====== Record extracts
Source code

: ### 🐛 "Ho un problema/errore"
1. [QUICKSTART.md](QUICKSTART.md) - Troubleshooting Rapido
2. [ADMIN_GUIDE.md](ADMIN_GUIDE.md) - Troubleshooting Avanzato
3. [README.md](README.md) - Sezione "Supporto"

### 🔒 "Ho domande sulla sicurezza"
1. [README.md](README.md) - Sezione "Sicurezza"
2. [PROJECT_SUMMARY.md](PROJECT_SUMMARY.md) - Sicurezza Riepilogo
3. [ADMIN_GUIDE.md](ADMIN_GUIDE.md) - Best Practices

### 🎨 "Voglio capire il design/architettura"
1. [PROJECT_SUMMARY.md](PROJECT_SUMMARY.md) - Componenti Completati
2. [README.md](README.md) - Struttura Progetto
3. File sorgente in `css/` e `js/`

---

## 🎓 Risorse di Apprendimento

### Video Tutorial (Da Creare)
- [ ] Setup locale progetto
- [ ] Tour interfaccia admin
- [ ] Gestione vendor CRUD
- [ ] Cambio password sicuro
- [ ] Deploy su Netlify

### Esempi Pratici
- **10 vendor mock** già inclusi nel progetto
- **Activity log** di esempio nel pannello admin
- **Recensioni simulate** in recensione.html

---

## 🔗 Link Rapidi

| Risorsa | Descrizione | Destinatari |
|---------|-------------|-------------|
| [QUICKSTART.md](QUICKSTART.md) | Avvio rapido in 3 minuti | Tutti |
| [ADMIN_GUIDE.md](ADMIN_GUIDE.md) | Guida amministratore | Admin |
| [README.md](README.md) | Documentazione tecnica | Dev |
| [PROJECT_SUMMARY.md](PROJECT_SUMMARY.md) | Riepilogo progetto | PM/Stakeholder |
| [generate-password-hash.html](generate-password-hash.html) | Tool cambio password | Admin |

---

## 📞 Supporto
============
_Task to carry out:_
Rewrite the entries above, changing every "Sezione" to "Capitolo" and leaving everything else untouched.

_Reply:_
Source code

: ### 🐛 "Ho un problema/errore"
1. [QUICKSTART.md](QUICKSTART.md) - Troubleshooting Rapido
2. [ADMIN_GUIDE.md](ADMIN_GUIDE.md) - Troubleshooting Avanzato
3. [README.md](README.md) - Capitolo "Supporto"

### 🔒 "Ho domande sulla sicurezza"
1. [README.md](README.md) - Capitolo "Sicurezza"
2. [PROJECT_SUMMARY.md](PROJECT_SUMMARY.md) - Sicurezza Riepilogo
3. [ADMIN_GUIDE.md](ADMIN_GUIDE.md) - Best Practices

### 🎨 "Voglio capire il design/architettura"
1. [PROJECT_SUMMARY.md](PROJECT_SUMMARY.md) - Componenti Completati
2. [README.md](README.md) - Struttura Progetto
3. File sorgente in `css/` e `js/`

---

## 🎓 Risorse di Apprendimento

### Video Tutorial (Da Creare)
- [ ] Setup locale progetto
- [ ] Tour interfaccia admin
- [ ] Gestione vendor CRUD
- [ ] Cambio password sicuro
- [ ] Deploy su Netlify

### Esempi Pratici
- **10 vendor mock** già inclusi nel progetto
- **Activity log** di esempio nel pannello admin
- **Recensioni simulate** in recensione.html

---

## 🔗 Link Rapidi

| Risorsa | Descrizione | Destinatari |
|---------|-------------|-------------|
| [QUICKSTART.md](QUICKSTART.md) | Avvio rapido in 3 minuti | Tutti |
| [ADMIN_GUIDE.md](ADMIN_GUIDE.md) | Guida amministratore | Admin |
| [README.md](README.md) | Documentazione tecnica | Dev |
| [PROJECT_SUMMARY.md](PROJECT_SUMMARY.md) | Riepilogo progetto | PM/Stakeholder |
| [generate-password-hash.html](generate-password-hash.html) | Tool cambio password | Admin |

---

## 📞 Supporto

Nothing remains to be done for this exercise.